>> begin

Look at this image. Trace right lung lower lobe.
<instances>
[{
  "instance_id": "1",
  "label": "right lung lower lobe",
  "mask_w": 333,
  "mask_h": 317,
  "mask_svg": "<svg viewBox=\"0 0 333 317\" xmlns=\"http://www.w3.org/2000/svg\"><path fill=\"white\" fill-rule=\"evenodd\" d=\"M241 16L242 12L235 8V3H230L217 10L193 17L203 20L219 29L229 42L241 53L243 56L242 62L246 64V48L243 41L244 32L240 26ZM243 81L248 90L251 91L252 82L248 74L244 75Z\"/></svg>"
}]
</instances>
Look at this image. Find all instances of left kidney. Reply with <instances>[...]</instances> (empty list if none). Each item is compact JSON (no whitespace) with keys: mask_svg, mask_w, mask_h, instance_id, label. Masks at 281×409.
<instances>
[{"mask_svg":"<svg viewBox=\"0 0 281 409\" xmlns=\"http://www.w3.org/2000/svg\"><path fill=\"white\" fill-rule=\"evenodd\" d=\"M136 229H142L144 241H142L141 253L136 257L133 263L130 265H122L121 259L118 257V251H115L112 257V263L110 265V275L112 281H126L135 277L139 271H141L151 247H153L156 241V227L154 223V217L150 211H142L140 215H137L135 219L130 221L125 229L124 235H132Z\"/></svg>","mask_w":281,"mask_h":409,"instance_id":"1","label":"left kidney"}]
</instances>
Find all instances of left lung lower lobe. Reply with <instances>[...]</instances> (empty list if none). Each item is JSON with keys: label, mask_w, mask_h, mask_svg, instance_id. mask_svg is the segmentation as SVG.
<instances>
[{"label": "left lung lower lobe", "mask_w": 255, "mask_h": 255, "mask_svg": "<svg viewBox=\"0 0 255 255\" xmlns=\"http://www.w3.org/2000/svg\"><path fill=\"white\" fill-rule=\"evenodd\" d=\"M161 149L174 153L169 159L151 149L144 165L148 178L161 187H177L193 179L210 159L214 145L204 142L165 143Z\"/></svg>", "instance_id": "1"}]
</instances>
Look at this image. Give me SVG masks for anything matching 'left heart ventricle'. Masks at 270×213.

>> end

Copy every row from the line containing "Find all instances of left lung" down to the end of the rows, changing "segmentation" to "outline" and leaving everything else as it is.

* _COMPLETED EXERCISE_
Find all instances of left lung lower lobe. Reply with <instances>[...]</instances> (empty list if none). Each item is JSON with keys: label, mask_w, mask_h, mask_svg, instance_id. mask_svg is the outline as SVG.
<instances>
[{"label": "left lung lower lobe", "mask_w": 255, "mask_h": 255, "mask_svg": "<svg viewBox=\"0 0 255 255\" xmlns=\"http://www.w3.org/2000/svg\"><path fill=\"white\" fill-rule=\"evenodd\" d=\"M161 149L174 153L169 159L151 149L144 165L148 178L161 187H177L193 179L210 159L214 145L204 142L165 143Z\"/></svg>", "instance_id": "1"}]
</instances>
Look at this image. Give me SVG masks for anything matching 'left heart ventricle'. Masks at 270×213.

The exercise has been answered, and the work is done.